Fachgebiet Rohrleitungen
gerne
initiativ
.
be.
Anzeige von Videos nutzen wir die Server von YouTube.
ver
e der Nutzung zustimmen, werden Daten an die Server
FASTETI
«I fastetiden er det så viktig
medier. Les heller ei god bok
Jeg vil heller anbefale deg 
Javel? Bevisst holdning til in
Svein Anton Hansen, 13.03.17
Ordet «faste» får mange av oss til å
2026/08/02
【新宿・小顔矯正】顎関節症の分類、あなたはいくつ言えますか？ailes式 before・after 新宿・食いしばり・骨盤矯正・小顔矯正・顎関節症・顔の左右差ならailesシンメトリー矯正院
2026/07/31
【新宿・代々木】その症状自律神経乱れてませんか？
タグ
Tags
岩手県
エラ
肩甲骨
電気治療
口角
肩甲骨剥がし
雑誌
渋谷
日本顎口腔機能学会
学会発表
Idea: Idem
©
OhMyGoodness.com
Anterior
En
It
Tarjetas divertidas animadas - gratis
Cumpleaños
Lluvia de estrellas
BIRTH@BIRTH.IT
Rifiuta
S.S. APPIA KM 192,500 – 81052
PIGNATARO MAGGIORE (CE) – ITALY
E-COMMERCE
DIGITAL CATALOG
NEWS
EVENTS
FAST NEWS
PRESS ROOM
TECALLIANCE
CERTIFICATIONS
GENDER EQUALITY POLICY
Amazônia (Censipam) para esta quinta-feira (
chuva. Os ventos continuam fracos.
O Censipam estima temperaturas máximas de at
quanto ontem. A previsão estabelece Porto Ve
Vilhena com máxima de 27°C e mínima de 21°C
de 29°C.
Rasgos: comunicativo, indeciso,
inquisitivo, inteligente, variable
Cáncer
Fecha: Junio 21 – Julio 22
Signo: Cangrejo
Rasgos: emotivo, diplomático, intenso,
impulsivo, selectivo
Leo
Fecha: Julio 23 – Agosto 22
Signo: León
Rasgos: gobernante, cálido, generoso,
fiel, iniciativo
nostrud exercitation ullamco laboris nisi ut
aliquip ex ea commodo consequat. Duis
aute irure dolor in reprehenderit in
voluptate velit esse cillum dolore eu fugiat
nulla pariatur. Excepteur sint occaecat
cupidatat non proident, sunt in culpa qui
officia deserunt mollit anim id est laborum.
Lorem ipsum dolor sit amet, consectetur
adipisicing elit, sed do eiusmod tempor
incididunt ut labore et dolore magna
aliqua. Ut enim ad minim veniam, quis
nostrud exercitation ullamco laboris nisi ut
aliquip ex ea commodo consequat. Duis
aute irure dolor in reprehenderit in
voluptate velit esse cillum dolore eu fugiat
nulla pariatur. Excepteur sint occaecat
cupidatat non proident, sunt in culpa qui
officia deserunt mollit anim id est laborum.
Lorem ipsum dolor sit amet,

= = = = =

TO-DO ITEM: Retype all of the lines shown above, keeping each one exact.

WRITTEN RESPONSE:
Fachgebiet Rohrleitungen
gerne
initiativ
.
be.
Anzeige von Videos nutzen wir die Server von YouTube.
ver
e der Nutzung zustimmen, werden Daten an die Server
FASTETI
«I fastetiden er det så viktig
medier. Les heller ei god bok
Jeg vil heller anbefale deg 
Javel? Bevisst holdning til in
Svein Anton Hansen, 13.03.17
Ordet «faste» får mange av oss til å
2026/08/02
【新宿・小顔矯正】顎関節症の分類、あなたはいくつ言えますか？ailes式 before・after 新宿・食いしばり・骨盤矯正・小顔矯正・顎関節症・顔の左右差ならailesシンメトリー矯正院
2026/07/31
【新宿・代々木】その症状自律神経乱れてませんか？
タグ
Tags
岩手県
エラ
肩甲骨
電気治療
口角
肩甲骨剥がし
雑誌
渋谷
日本顎口腔機能学会
学会発表
Idea: Idem
©
OhMyGoodness.com
Anterior
En
It
Tarjetas divertidas animadas - gratis
Cumpleaños
Lluvia de estrellas
BIRTH@BIRTH.IT
Rifiuta
S.S. APPIA KM 192,500 – 81052
PIGNATARO MAGGIORE (CE) – ITALY
E-COMMERCE
DIGITAL CATALOG
NEWS
EVENTS
FAST NEWS
PRESS ROOM
TECALLIANCE
CERTIFICATIONS
GENDER EQUALITY POLICY
Amazônia (Censipam) para esta quinta-feira (
chuva. Os ventos continuam fracos.
O Censipam estima temperaturas máximas de at
quanto ontem. A previsão estabelece Porto Ve
Vilhena com máxima de 27°C e mínima de 21°C
de 29°C.
Rasgos: comunicativo, indeciso,
inquisitivo, inteligente, variable
Cáncer
Fecha: Junio 21 – Julio 22
Signo: Cangrejo
Rasgos: emotivo, diplomático, intenso,
impulsivo, selectivo
Leo
Fecha: Julio 23 – Agosto 22
Signo: León
Rasgos: gobernante, cálido, generoso,
fiel, iniciativo
nostrud exercitation ullamco laboris nisi ut
aliquip ex ea commodo consequat. Duis
aute irure dolor in reprehenderit in
voluptate velit esse cillum dolore eu fugiat
nulla pariatur. Excepteur sint occaecat
cupidatat non proident, sunt in culpa qui
officia deserunt mollit anim id est laborum.
Lorem ipsum dolor sit amet, consectetur
adipisicing elit, sed do eiusmod tempor
incididunt ut labore et dolore magna
aliqua. Ut enim ad minim veniam, quis
nostrud exercitation ullamco laboris nisi ut
aliquip ex ea commodo consequat. Duis
aute irure dolor in reprehenderit in
voluptate velit esse cillum dolore eu fugiat
nulla pariatur. Excepteur sint occaecat
cupidatat non proident, sunt in culpa qui
officia deserunt mollit anim id est laborum.
Lorem ipsum dolor sit amet,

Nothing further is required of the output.